Key Parameters for Variable-Rate Technology Soybean Prescriptions
- Growers have been collecting numerous spatial data layers over many years for their fields including elevation, soil sampling and soil survey data.
- Many growers also have variable-rate technology on their planters, but are unsure of which data layer(s) to use when creating variable-rate technology seeding prescriptions for soybean.
- Determine key parameters that predict soybean yield in Wisconsin.
|High (left) and low (right) seeding rates on Sept. 9, 2013.
- Conducted on 11 Wisconsin fields in 2013 and 12 fields in 2014.
- High (+30%), standard, and low (-30%) seeding rates were randomly assigned to predetermined strips across each field.
- Standard rates were the growers’ typical rates for each field.
- Soil samples and plant stand counts were taken after emergence at predetermined grid points.
- As-planted and harvest data were collected from growers.
- Random Forest and decision tree analyses were used to determine the most important parameters for predicting yield.

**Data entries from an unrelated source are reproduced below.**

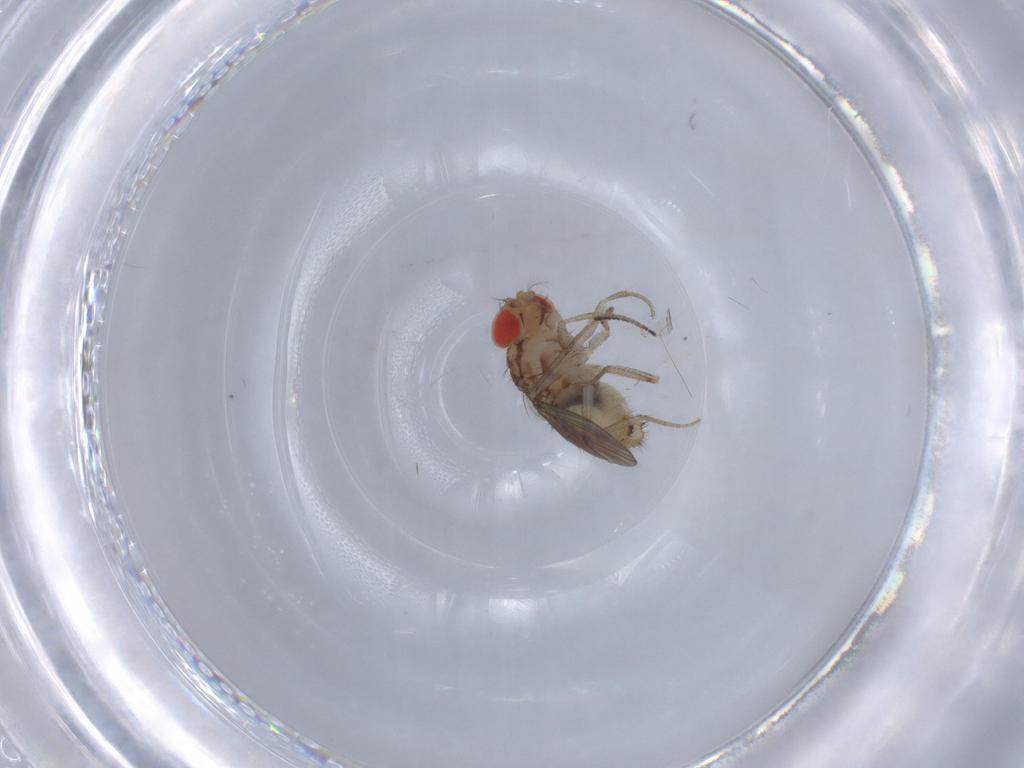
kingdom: Animalia
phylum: Arthropoda
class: Insecta
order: Diptera
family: Drosophilidae
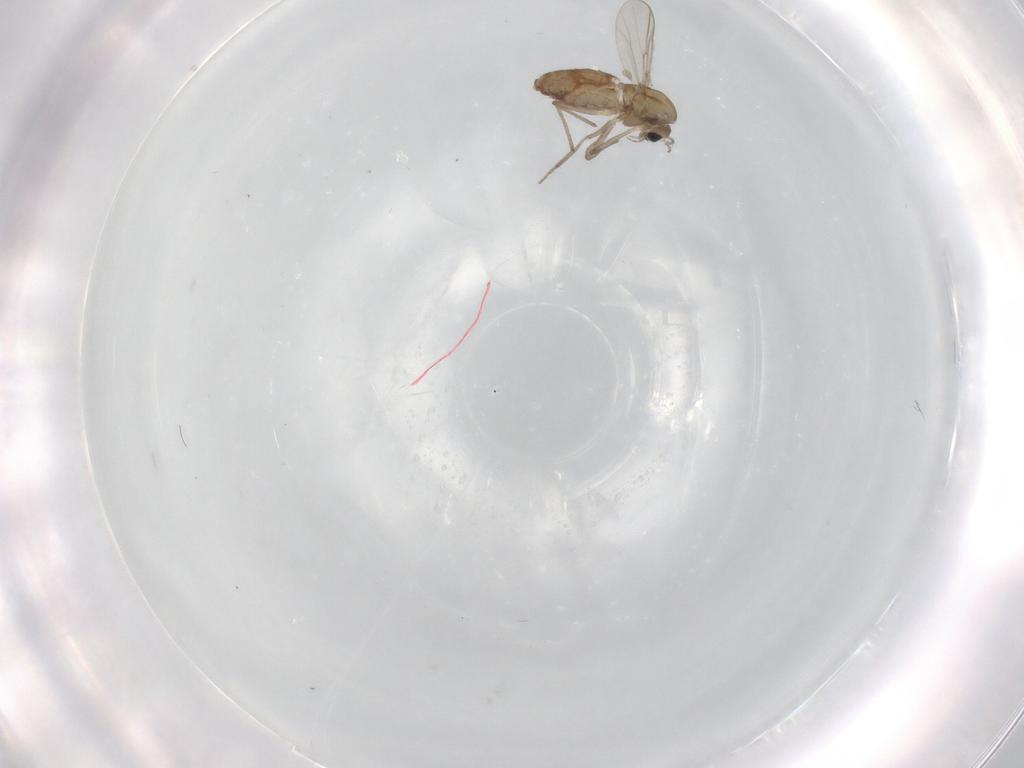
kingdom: Animalia
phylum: Arthropoda
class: Insecta
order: Diptera
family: Chironomidae
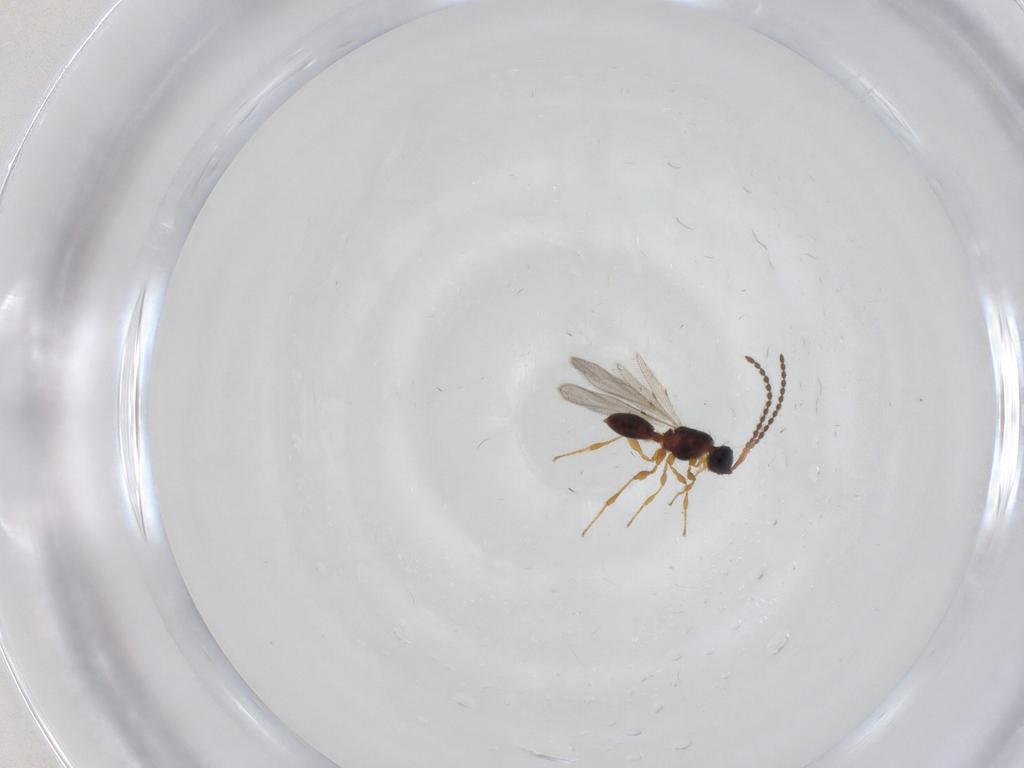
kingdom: Animalia
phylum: Arthropoda
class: Insecta
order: Hymenoptera
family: Diapriidae
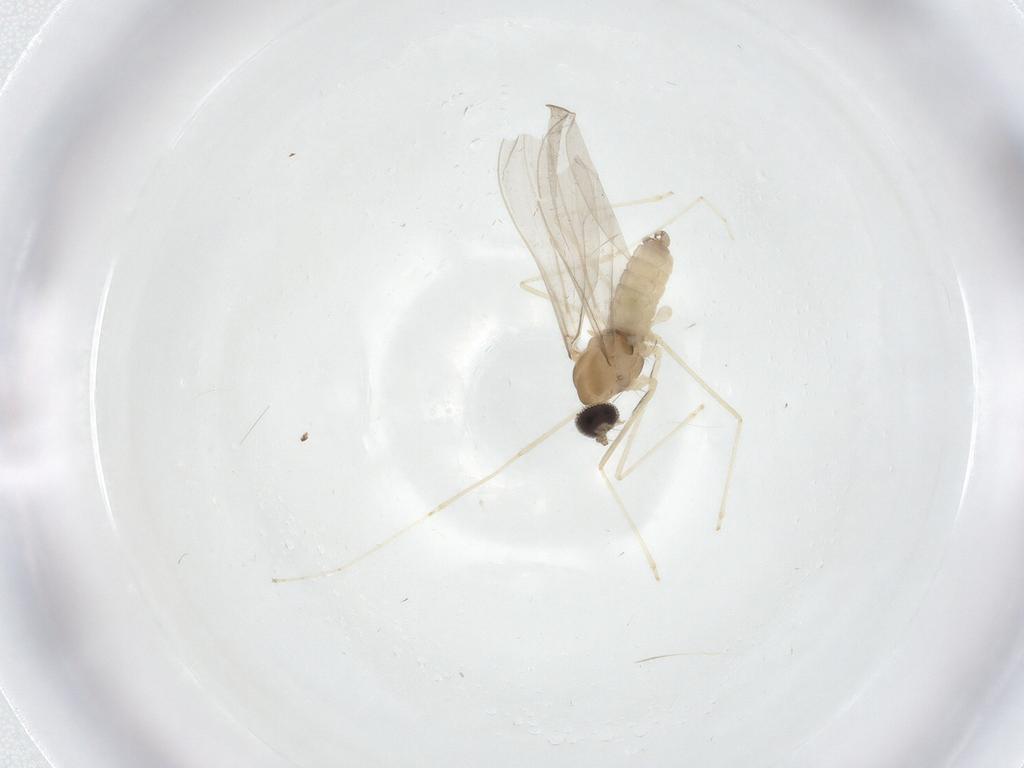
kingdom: Animalia
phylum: Arthropoda
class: Insecta
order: Diptera
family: Cecidomyiidae
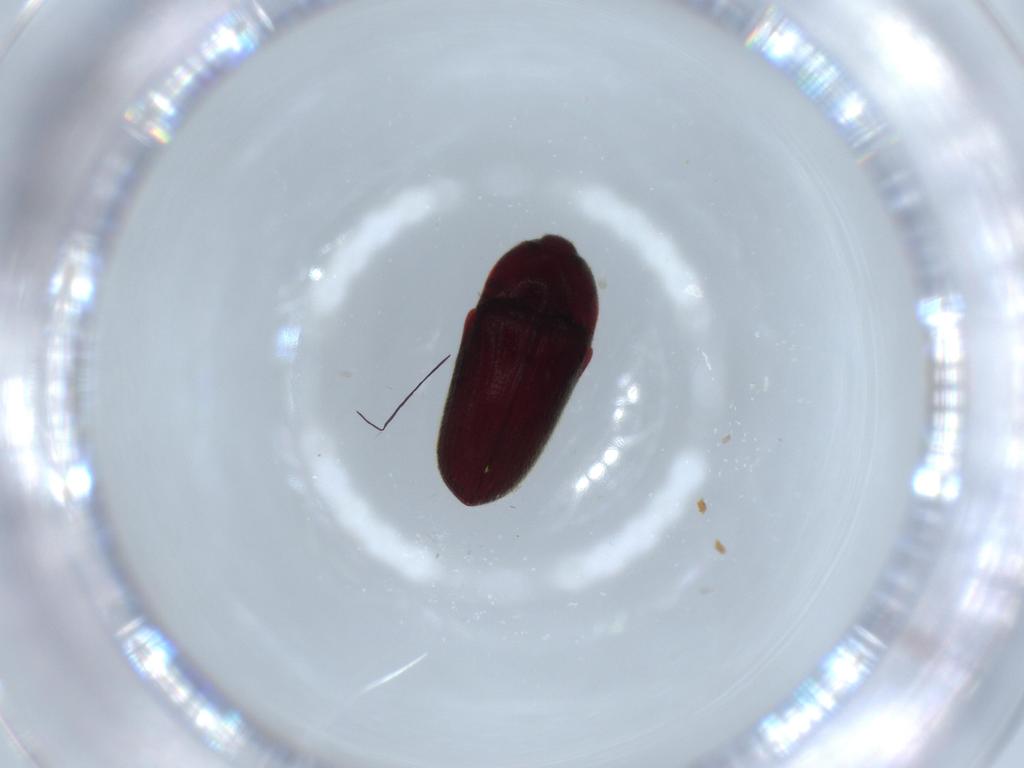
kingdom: Animalia
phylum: Arthropoda
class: Insecta
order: Coleoptera
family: Throscidae
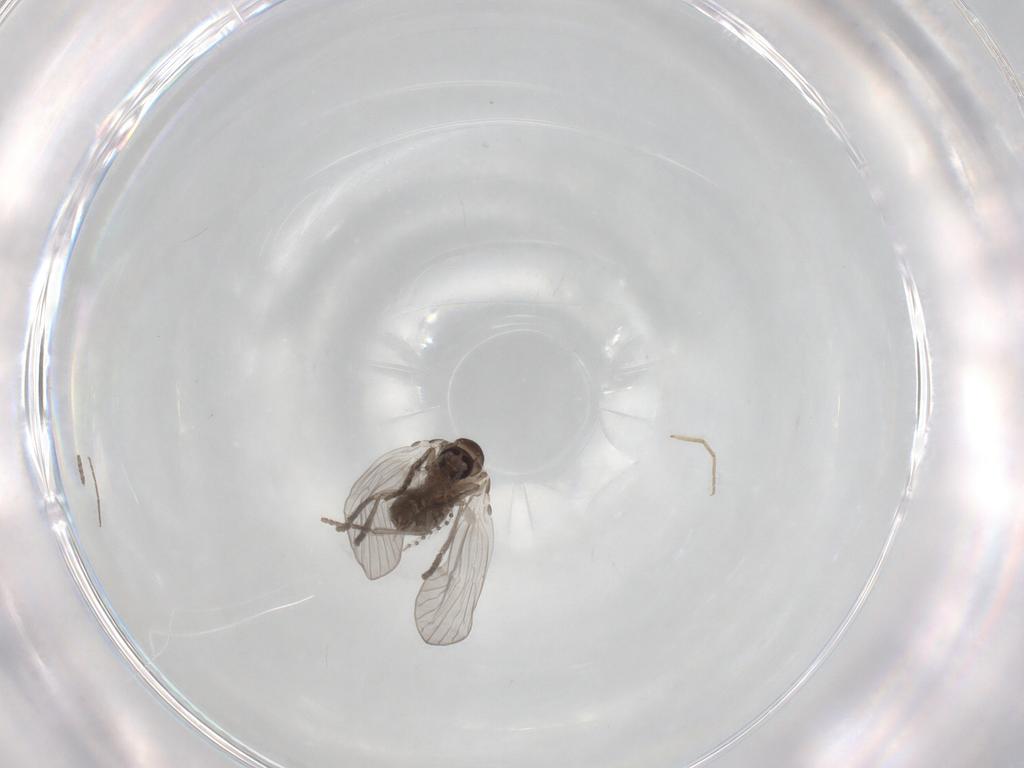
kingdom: Animalia
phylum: Arthropoda
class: Insecta
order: Diptera
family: Psychodidae
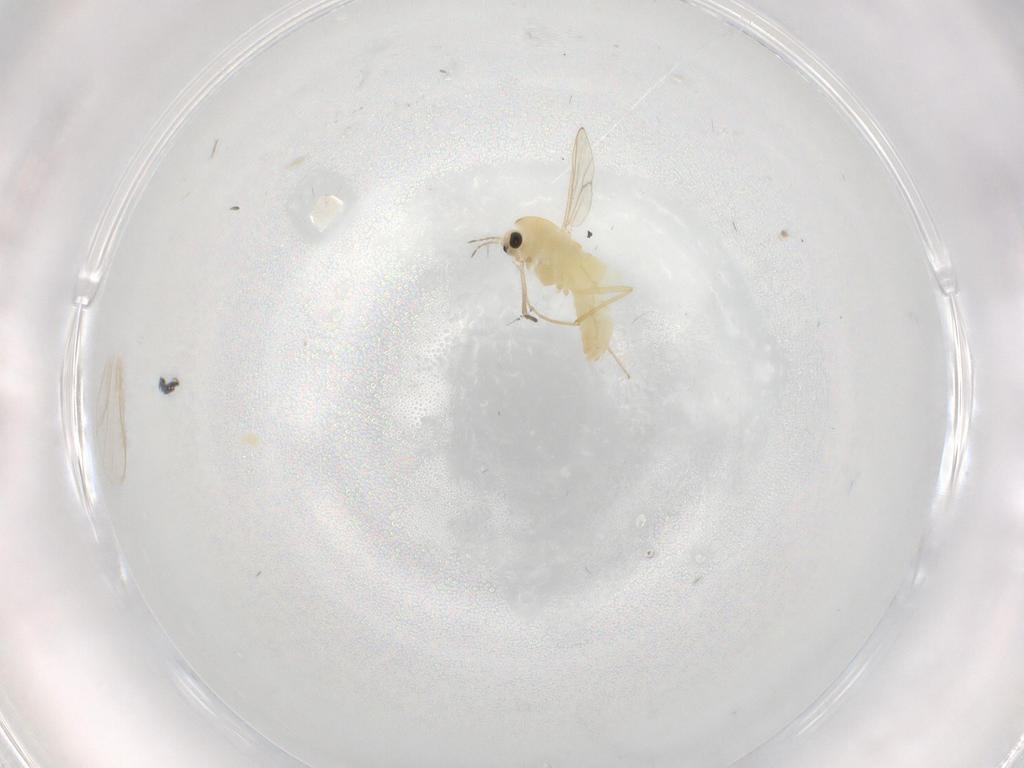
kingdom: Animalia
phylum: Arthropoda
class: Insecta
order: Diptera
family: Chironomidae
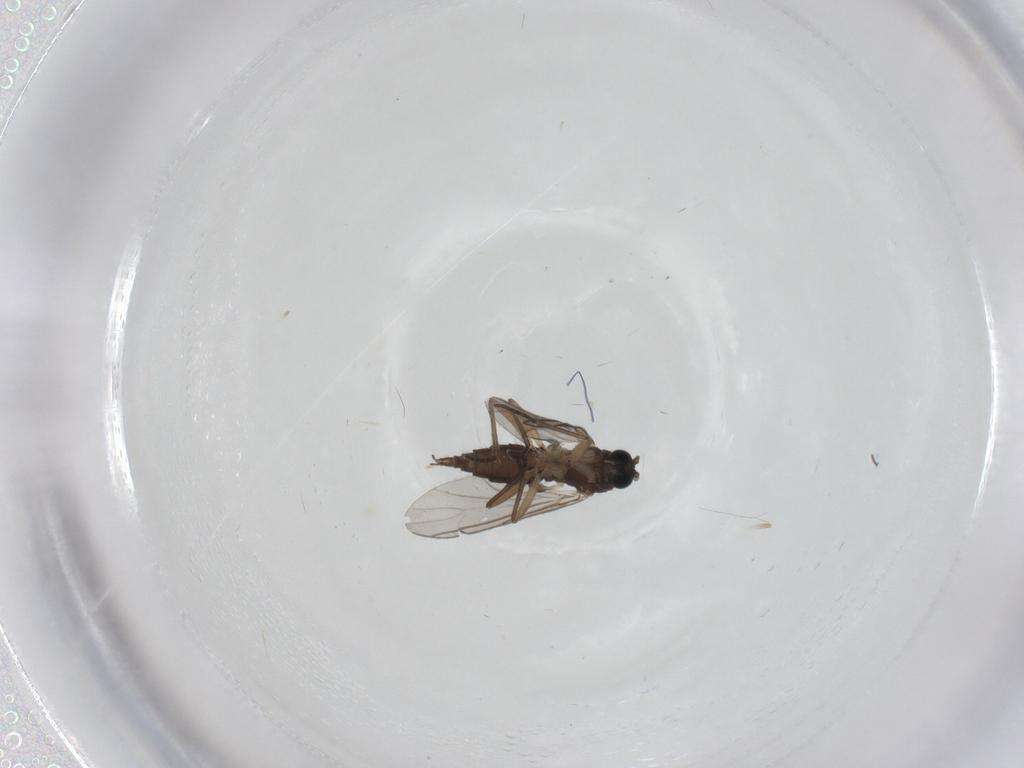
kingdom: Animalia
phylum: Arthropoda
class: Insecta
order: Diptera
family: Sciaridae
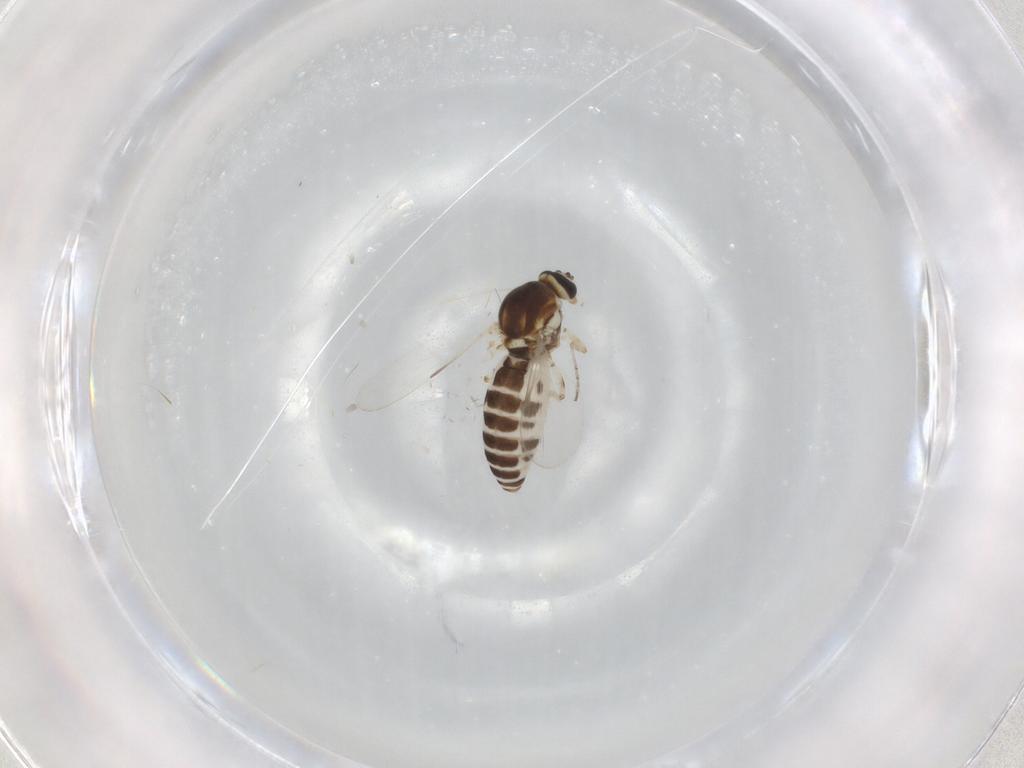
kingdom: Animalia
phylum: Arthropoda
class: Insecta
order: Diptera
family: Ceratopogonidae
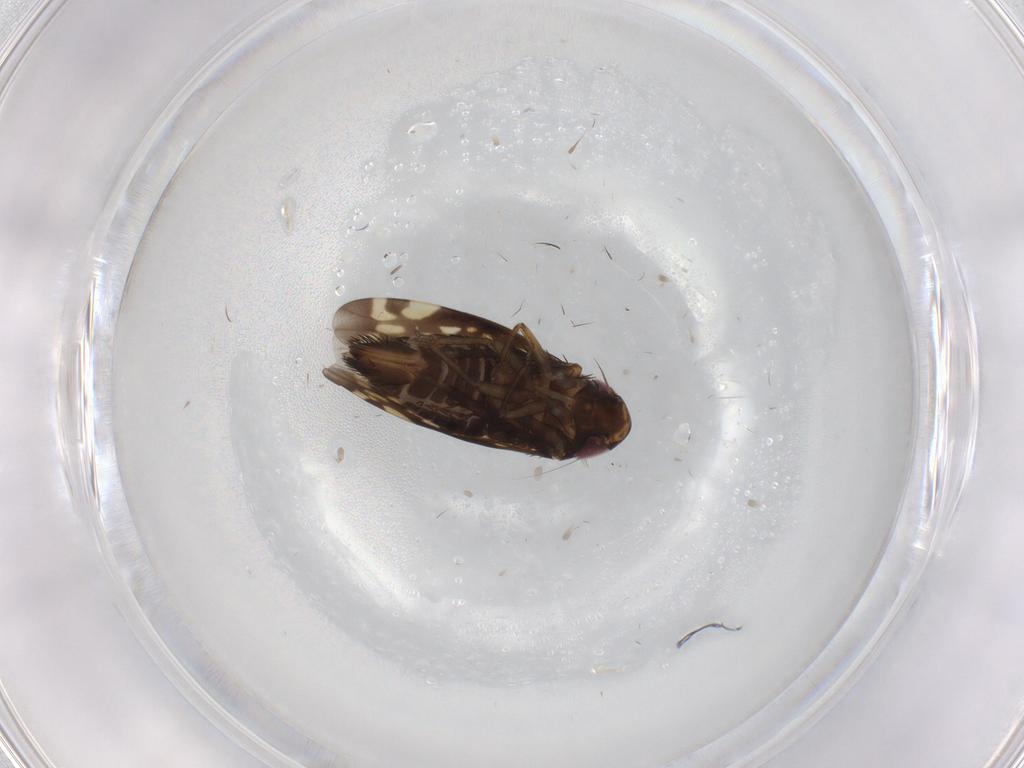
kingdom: Animalia
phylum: Arthropoda
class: Insecta
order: Hemiptera
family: Cicadellidae
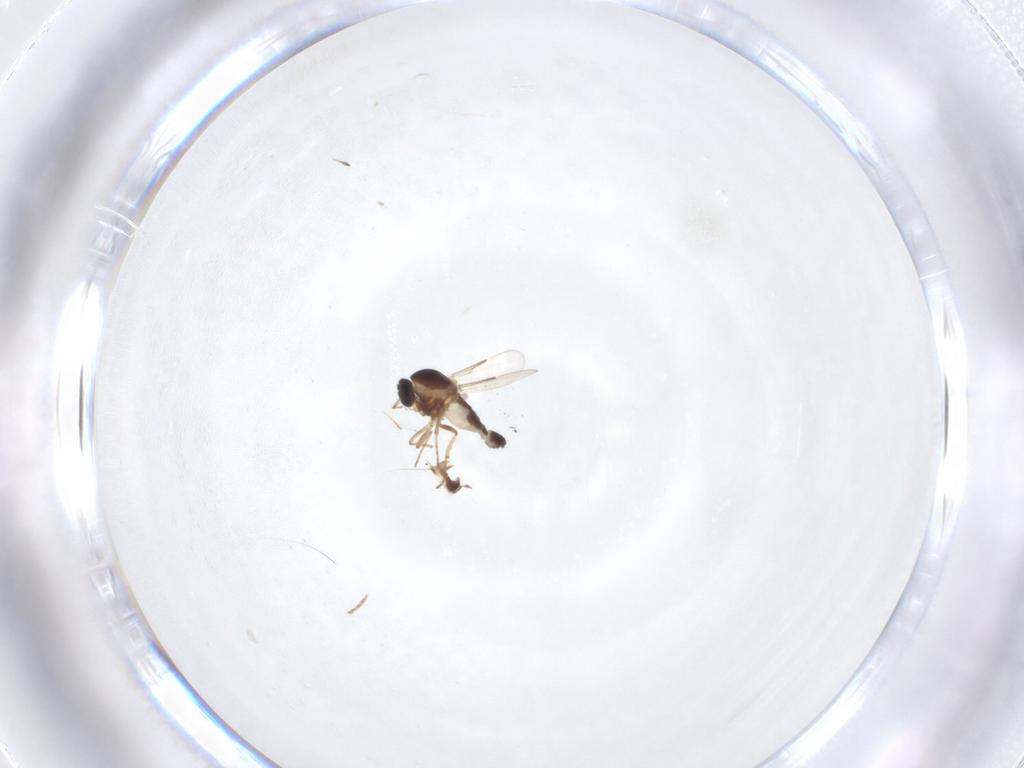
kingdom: Animalia
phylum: Arthropoda
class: Insecta
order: Diptera
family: Ceratopogonidae
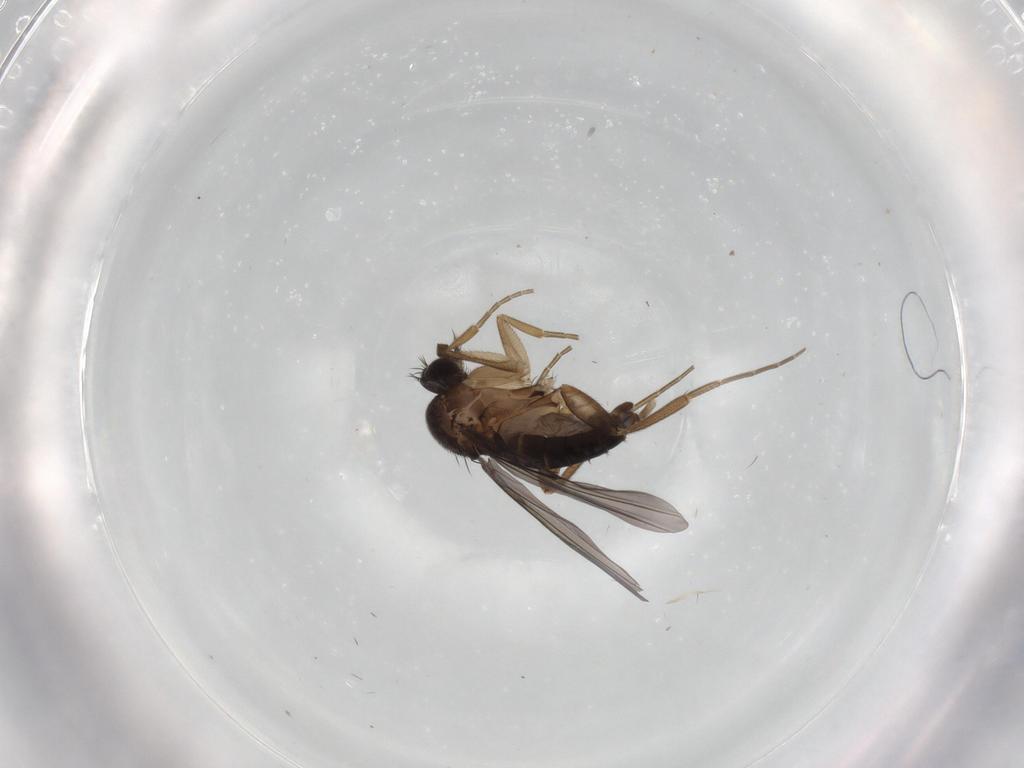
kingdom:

|Locations of Wisconsin variable-rate technology study for 2013 and 2014.
- Soil type was the most important factor for the entire 2013 pooled dataset when used to predict soybean yield (Figure 1).
- Cross-validation procedures found the next 5 most important variables in order were also useful in predicting yield:
- Soil phosphorus (ppm)
- Soil organic matter (%)
- Soil water storage capacity from 0-39 in. depth (in.)
- Elevation (ft)
- Soil pH
- Seeding rate was not an important variable in predicting yield in 2013.
- 2014 data are currently being analyzed.
Research conducted by Ethan Smidt, University of Wisconsin-Madison as a part of the DuPont Pioneer Crop Management Research Awards (CMRA) Program. This program provides funds for agronomic and precision farming studies by university and USDA cooperators throughout North America. The awards extend for up to four years and address crop management information needs of DuPont Pioneer agronomists and customers, and Pioneer sales professionals.
2013 data are based on average of all comparisons made in 11 locations through Jan. 1, 2014. Multi-year and multi-location is a better predictor of future performance. Do not use these or any other data from a limited number of trials as a significant factor in product selection. Product responses are variable and subject to a variety of environmental, disease, and pest pressures. Individual results may vary.